This section is from the book "Larger Cookery Book Of Extra Recipes", by Mrs A. B. Marshall. Also available from Amazon: Mrs A.B. Marshall's Larger cookery book of extra recipes.
Take some peeled and cleansed carrots and turnips and cut them out with a plain round vegetable scoop; put them separately into cold water, bring to the boil, then strain and rinse them, and braise them in stock till tender.
Season two and a half pounds of rump steak with a little salt and pepper and put it in a stewpan with about an ounce of butter, place a cover on the pan, and let it fry for about twelve minutes; then sprinkle the steak with about one tablespoonful of flour, and well shake the pan to prevent the steak clinging to the bottom; add about a pint of water or ordinary stock, or, better still, gravy, and a teaspoonful of Bovril; bring to the boil, skim well, add a bunch of herbs, such as thyme, parsley, and bayleaf, and about two dozen button onions peeled and blanched, and carrots and turnips scooped out with a cutter. The steak will require from one and a half to two hours' gentle braising. The carrots should be added about an hour and the turnips about half an hour before dishing, as that will be sufficient time for cooking them. The gravy should be replenished by more stock or water as it reduces. When the steak is cooked, dish it up with the vegetables placed round it in bunches; strain the gravy in which the steak was cooked, remove the fat, reboil, and pour it round. See that it is all served hot.
Take two pounds of fillet of beef, free it from fat and skin, and cut it into square pieces about two inches wide and about a quarter of an inch thick; bat these out with a wetted chopping-knife and place them out on the table; season them on one side with chopped raw parsley, bayleaf, thyme, eschalot, pepper and salt, and twelve boned Christiania anchovies cut into dice shapes, together with some chopped fresh mushroom that has been pressed from the water; roll up the pieces of meat, with the seasoning inside, into cylinder shapes, and arrange them in layers in a basin that is lined with suet paste (vol. i. page 39), sprinkling each layer with a little finely-chopped beef suet.
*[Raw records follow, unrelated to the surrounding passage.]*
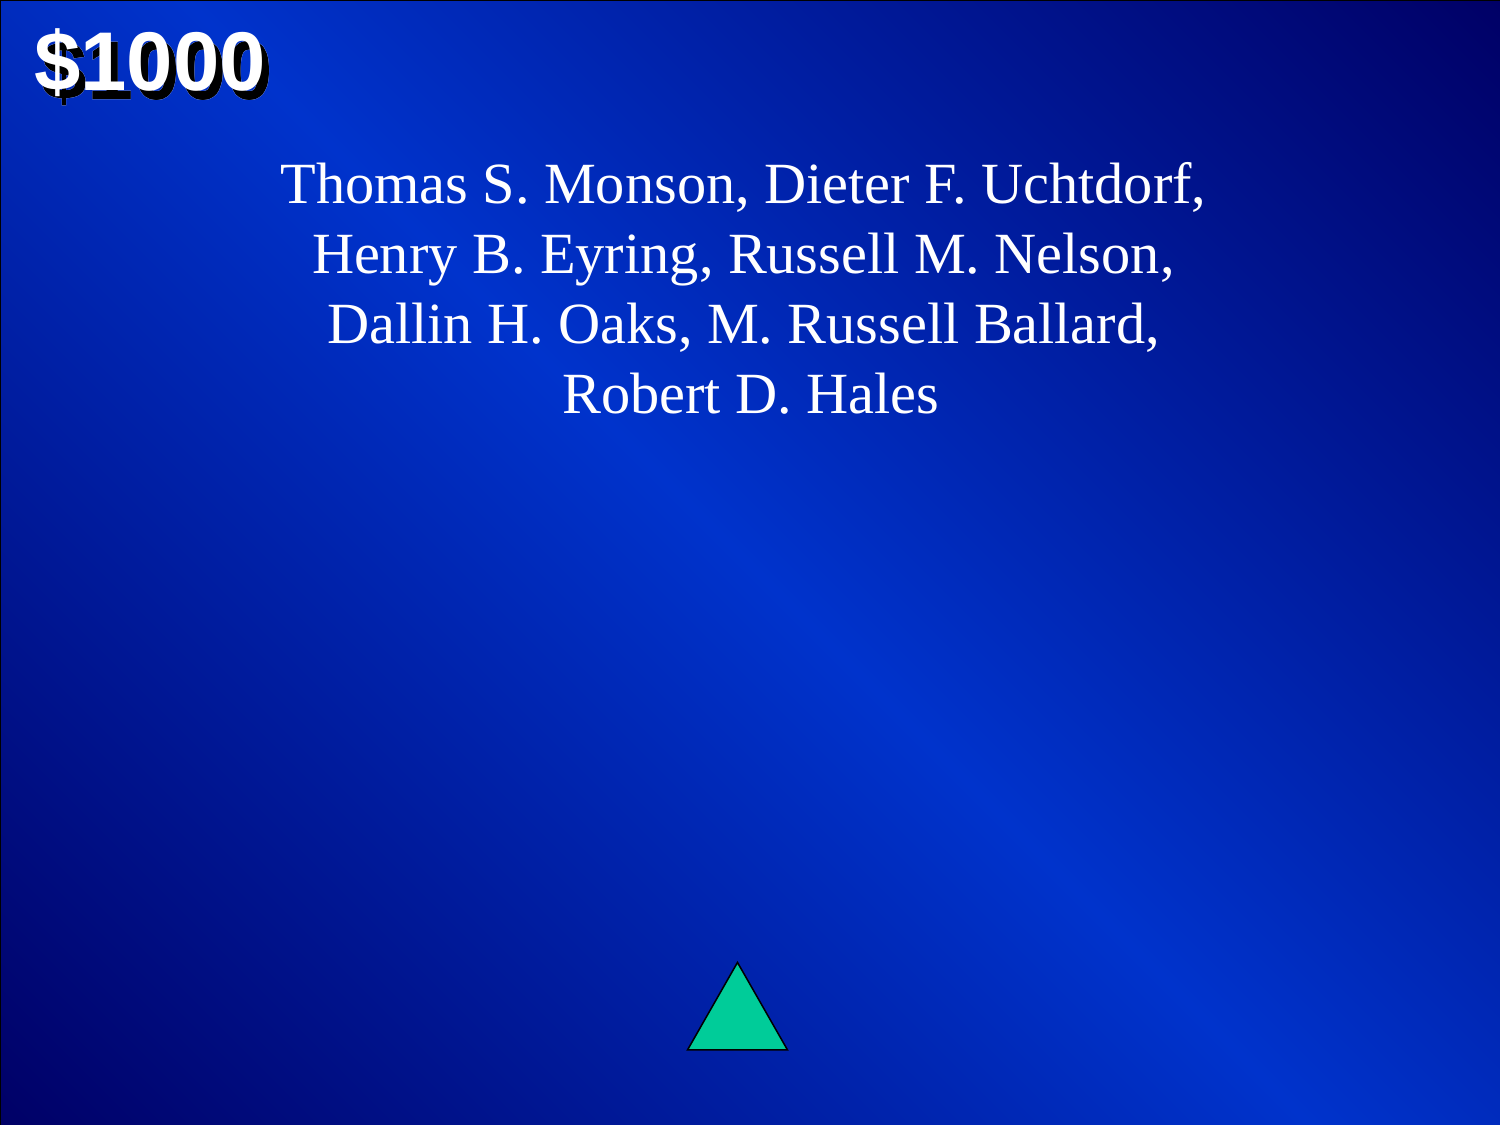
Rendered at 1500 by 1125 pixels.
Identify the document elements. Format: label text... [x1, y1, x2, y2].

text_box Thomas S. Monson, Dieter F. Uchtdorf, Henry B. Eyring, Russell M. Nelson, Dallin H. Oaks, M. Russell Ballard, Robert D. Hales [224, 137, 1263, 433]
text_box [687, 962, 788, 1050]
text_box [0, 0, 1500, 1125]
text_box $1000 [0, 0, 300, 115]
When the basin is filled to within an inch of the top fill it with good cold gravy stock, cover it over with a piece of the paste, pressing the paste well to the basin, trim off the edges and tie it over with a clean damp pudding-cloth that has been dusted over with a little flour; put the pudding to cook in sufficient boiling water to cover it, and allow it to boil for three and a half to four hours; then take up, remove the cloth, loosen the pudding round from the top of the basin, and turn it out on to a hot flat dish, sprinkle it over with a little raw chopped parsley, and serve for luncheon or for dinner as a remove.
The basin should be well rubbed over with butter or dripping before it is lined with the paste.
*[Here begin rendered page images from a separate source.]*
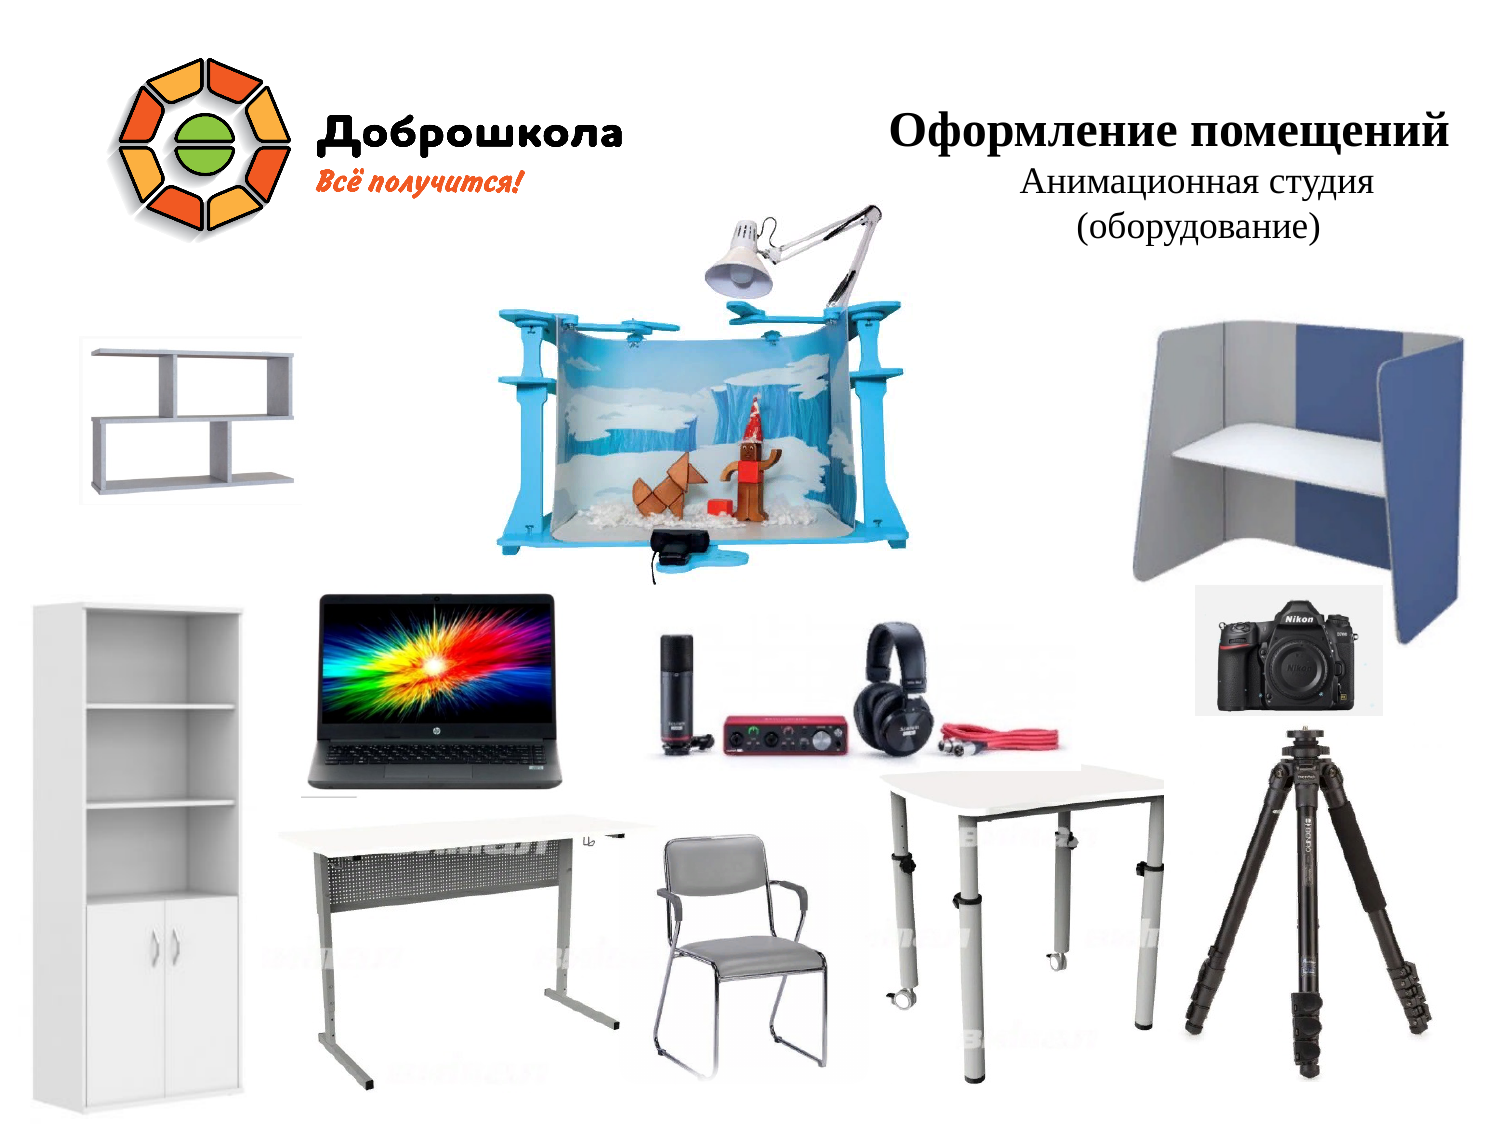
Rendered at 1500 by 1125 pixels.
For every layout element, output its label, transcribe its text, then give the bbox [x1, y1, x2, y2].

text_box Оформление помещений [873, 88, 1465, 164]
text_box Анимационная студия (оборудование) [776, 148, 1390, 254]
picture [261, 305, 1473, 1093]
picture [79, 336, 302, 505]
picture [68, 22, 928, 799]
picture [18, 584, 258, 1125]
Take a perfectly fresh ox-tongue and put it into a stewpan, cover it with cold water, bring to the boil, then rinse well in cold water and dry in a clean cloth. Put into another stewpan, sufficiently large to hold the tongue, about one and a half ounces of fat raw bacon, two sliced onions, a leek, some sliced carrot and turnip, three or four strips of cleansed celery, a bunch of herbs (such as basil, marjoram, thyme, parsley, and bayleaf), a blade of mace, two or three fresh washed mushrooms, and about eighteen peppercorns; rub the tongue all over with butter, and place it on the top of these vegetables; add three or four blanched Spanish onions, then cover the pan down, place it on the side of the stove and let the contents fry steadily for about forty minutes, then add half a pint of sherry and a half-pint of good gravy; re-cover the pan, place it in a moderate oven, and let the contents simmer gently for three and a half hours, adding, during the cooking, more stock and sherry as that in the pan reduces, and keeping the tongue and onions frequently basted; when cooked, take up the tongue, cut off the fat end, and with a sharp knife peel off all the outer skin; then brush it over with good clear warm glaze. Take up the Spanish onions, press all the juice from them and rub them through a sieve, strain the liquor from the braising, remove the fat from it, then place it on a hot dish in a standing position; add the onion puree, reboil and serve with the tongue.